# [Document extract]
However, often CPA firms get held for negligence when a recommended professional, with which the CPA is associated, is found to be fraudulent or incompetent. In such cases, a CPA firm can be held accountable for client losses or a blow to the client relationship, since it was a party to the endorsement.
Referrals can be easily avoided in totality. However, in the visibility of providing efficient referrals to retain a client relationship, following are some vital parameters to be considered, where a negligent referral risk can be mitigated or avoided:
1. Exercising Due Diligence
Once the basic investigation of a professional’s background, training, experience, reputation, professional credentials, and/or licensing are done and validated by a CPA firm, such an employee will be good to be referred should all of his records come clean. Saying so, the CPA should be knowledgeable about the employee’s core strengths and field of work such as financial planners/attorneys or architects.
The research and background check can be appended by an internet search to study positive or negative reviews (if available from the hire’s previous employment or clients) and attaining a high-level understanding of the quality of their work.
2. Providing Multiple Choices
Firms can minimize risks by referring multiple candidates to the client to choose from. This ensures transparency in the eyes of the client by avoiding any personal bias at the CPA’s end to extend a particular referral.

Relative pose estimation data
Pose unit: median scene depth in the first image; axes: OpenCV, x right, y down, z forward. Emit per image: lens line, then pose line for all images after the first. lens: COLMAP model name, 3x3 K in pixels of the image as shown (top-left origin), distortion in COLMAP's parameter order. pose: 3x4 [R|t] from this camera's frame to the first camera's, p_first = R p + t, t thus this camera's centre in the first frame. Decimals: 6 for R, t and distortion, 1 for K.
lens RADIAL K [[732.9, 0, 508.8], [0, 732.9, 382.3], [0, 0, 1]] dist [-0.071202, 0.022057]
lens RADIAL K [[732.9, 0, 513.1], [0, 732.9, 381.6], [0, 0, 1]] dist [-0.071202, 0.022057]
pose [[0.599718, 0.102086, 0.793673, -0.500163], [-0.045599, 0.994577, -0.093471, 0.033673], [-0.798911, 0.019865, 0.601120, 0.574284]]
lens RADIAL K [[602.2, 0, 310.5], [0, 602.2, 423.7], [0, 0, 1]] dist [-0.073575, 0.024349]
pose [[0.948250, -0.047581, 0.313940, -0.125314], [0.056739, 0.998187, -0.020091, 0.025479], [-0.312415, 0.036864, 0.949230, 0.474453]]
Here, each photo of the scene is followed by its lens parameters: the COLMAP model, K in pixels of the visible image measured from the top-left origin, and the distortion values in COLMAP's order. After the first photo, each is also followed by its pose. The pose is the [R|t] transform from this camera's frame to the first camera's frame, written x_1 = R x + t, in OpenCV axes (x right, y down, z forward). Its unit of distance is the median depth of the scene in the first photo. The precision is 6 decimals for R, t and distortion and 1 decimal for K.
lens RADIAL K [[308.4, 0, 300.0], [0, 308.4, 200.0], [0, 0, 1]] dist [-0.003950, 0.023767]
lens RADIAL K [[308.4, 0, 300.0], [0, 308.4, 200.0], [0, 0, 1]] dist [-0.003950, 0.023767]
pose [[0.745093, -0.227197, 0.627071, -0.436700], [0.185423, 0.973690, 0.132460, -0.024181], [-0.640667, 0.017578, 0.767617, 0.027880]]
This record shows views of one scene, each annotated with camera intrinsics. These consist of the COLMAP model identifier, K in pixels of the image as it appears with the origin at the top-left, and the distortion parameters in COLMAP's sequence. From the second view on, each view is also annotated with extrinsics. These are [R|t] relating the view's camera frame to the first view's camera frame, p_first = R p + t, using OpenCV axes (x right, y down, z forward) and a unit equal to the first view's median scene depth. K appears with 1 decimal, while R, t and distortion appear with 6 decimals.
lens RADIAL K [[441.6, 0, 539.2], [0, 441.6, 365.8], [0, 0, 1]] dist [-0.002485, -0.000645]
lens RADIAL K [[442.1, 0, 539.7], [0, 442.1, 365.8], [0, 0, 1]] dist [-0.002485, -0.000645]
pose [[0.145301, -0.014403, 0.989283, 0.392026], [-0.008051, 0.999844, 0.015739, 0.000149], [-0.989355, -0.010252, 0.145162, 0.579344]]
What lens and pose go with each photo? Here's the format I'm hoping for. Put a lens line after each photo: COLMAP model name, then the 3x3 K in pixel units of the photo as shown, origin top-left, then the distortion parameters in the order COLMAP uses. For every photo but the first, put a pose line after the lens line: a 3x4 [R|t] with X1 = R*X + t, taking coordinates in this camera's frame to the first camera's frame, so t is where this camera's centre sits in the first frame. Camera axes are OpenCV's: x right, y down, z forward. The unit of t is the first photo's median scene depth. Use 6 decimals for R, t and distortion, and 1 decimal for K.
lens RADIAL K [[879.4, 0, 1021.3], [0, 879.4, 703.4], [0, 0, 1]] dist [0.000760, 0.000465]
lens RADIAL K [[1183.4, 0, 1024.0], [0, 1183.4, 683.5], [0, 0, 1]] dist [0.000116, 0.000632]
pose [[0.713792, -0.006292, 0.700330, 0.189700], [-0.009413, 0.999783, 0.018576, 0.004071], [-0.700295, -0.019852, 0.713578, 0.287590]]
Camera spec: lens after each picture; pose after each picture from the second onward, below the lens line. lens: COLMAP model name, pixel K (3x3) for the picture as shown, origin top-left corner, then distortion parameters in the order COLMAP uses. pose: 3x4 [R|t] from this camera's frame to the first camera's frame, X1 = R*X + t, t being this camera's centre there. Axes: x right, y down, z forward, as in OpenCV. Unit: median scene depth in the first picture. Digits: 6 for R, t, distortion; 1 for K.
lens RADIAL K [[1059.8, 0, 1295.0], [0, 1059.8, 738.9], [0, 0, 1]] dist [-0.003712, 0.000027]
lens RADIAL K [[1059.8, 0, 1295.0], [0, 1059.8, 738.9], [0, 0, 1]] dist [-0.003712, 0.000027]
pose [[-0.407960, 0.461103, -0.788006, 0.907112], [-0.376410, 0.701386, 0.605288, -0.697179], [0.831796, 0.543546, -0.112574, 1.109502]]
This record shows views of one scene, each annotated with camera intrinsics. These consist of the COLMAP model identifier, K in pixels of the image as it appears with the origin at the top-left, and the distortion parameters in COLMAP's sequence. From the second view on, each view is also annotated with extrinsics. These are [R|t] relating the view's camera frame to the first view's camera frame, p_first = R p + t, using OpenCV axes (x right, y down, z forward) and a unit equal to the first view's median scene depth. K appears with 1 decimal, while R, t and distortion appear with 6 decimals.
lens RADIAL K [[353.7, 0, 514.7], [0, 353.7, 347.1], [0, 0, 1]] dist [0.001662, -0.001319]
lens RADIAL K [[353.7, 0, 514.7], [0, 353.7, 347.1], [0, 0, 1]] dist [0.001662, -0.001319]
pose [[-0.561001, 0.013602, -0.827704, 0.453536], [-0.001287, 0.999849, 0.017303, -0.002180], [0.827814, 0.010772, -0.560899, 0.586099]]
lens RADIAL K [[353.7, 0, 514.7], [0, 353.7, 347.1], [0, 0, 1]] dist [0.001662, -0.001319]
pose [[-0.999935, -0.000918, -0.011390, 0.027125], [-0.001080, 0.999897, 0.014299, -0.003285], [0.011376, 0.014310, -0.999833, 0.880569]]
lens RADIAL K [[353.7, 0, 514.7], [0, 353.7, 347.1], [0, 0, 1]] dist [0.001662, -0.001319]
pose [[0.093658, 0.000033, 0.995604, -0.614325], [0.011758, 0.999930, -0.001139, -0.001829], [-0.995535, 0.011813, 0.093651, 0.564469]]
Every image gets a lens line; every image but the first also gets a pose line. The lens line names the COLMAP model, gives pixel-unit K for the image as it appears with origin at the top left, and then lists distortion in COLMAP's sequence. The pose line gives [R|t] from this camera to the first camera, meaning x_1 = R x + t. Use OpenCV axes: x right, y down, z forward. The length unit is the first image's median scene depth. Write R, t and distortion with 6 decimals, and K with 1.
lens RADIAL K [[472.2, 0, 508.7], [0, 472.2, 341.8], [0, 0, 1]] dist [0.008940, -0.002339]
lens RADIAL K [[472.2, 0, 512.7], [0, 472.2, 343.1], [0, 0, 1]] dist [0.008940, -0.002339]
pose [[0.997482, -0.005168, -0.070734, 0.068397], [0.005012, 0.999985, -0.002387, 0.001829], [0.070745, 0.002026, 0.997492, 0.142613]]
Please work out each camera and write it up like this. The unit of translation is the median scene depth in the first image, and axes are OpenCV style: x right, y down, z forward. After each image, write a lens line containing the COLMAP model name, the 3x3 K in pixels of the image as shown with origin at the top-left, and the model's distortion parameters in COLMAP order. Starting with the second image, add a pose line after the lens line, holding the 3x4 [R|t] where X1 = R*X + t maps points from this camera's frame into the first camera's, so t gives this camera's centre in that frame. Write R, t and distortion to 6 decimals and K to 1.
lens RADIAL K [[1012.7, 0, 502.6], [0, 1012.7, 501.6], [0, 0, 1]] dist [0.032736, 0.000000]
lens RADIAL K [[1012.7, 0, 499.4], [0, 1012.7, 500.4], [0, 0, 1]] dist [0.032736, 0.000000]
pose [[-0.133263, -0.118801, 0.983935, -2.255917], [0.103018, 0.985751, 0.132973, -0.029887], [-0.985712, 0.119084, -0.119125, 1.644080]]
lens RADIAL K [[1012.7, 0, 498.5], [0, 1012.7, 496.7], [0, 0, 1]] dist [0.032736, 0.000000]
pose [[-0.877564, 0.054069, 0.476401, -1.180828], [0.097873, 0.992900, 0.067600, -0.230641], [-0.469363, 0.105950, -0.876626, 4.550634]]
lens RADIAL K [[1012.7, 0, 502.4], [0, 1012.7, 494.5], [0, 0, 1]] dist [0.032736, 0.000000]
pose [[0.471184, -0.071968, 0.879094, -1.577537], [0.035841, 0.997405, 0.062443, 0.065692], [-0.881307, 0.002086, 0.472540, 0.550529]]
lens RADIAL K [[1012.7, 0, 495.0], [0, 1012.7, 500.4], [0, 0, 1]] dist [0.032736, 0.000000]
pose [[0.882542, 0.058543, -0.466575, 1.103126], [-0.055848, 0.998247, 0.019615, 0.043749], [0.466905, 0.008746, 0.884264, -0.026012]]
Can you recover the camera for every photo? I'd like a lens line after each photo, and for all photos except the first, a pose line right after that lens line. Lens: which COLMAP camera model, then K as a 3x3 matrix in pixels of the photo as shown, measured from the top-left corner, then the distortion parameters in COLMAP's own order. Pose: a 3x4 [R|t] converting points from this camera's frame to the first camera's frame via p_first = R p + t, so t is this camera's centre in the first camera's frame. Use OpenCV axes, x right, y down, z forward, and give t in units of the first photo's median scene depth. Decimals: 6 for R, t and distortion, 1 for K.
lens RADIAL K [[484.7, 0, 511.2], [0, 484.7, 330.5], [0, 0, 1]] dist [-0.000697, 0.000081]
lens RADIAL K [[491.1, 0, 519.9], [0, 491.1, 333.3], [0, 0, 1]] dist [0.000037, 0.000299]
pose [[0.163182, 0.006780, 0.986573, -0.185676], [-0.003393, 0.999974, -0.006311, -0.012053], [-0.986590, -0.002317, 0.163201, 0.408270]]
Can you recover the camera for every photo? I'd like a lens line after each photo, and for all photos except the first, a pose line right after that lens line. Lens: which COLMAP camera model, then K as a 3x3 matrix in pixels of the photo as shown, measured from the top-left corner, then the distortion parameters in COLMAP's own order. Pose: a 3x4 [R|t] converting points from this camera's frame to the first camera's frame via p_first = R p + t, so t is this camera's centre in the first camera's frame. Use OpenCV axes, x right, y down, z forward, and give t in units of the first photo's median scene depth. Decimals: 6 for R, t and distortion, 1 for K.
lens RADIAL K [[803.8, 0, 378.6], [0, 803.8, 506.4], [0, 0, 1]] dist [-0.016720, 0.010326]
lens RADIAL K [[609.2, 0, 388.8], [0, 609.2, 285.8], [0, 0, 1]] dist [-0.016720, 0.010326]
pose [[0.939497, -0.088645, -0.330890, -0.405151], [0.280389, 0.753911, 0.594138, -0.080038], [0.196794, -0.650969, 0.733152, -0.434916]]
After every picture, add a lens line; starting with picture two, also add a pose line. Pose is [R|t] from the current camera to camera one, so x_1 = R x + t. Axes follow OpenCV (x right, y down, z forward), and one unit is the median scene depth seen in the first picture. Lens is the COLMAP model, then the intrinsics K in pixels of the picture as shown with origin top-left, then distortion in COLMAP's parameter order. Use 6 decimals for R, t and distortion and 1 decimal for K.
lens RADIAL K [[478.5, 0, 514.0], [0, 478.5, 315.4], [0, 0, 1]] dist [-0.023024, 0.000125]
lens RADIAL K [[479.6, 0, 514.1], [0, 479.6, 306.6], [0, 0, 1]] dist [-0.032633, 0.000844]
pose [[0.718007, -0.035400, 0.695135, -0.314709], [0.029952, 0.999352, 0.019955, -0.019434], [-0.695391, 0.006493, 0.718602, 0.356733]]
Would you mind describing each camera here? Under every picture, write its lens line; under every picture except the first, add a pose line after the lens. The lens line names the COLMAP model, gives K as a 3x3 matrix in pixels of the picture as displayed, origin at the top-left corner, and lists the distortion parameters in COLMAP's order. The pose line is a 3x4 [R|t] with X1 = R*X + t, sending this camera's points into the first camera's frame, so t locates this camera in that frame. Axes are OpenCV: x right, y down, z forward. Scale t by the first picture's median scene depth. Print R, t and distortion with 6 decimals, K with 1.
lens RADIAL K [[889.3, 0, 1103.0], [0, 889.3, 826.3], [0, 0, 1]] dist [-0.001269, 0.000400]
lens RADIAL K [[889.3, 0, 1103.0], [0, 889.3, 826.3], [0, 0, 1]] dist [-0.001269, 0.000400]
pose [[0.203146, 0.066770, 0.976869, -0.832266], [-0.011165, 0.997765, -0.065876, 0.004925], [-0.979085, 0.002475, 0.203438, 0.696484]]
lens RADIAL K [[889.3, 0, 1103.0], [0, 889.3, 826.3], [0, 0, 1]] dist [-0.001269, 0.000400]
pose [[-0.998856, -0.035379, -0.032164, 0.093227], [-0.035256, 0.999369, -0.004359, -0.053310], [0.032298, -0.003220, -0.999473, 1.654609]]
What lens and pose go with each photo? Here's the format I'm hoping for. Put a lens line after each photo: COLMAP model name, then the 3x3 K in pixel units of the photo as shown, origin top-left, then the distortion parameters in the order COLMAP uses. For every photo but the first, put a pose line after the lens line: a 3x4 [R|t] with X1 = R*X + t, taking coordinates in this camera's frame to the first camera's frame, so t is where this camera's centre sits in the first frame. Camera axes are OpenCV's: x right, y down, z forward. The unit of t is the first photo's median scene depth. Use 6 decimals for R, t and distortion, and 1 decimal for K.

# [Task details]
Reproduce the text on CPA referral risks word for word, in its entirety.

# [Solution to this task]
However, often CPA firms get held for negligence when a recommended professional, with which the CPA is associated, is found to be fraudulent or incompetent. In such cases, a CPA firm can be held accountable for client losses or a blow to the client relationship, since it was a party to the endorsement.
Referrals can be easily avoided in totality. However, in the visibility of providing efficient referrals to retain a client relationship, following are some vital parameters to be considered, where a negligent referral risk can be mitigated or avoided:
1. Exercising Due Diligence
Once the basic investigation of a professional’s background, training, experience, reputation, professional credentials, and/or licensing are done and validated by a CPA firm, such an employee will be good to be referred should all of his records come clean. Saying so, the CPA should be knowledgeable about the employee’s core strengths and field of work such as financial planners/attorneys or architects.
The research and background check can be appended by an internet search to study positive or negative reviews (if available from the hire’s previous employment or clients) and attaining a high-level understanding of the quality of their work.
2. Providing Multiple Choices
Firms can minimize risks by referring multiple candidates to the client to choose from. This ensures transparency in the eyes of the client by avoiding any personal bias at the CPA’s end to extend a particular referral.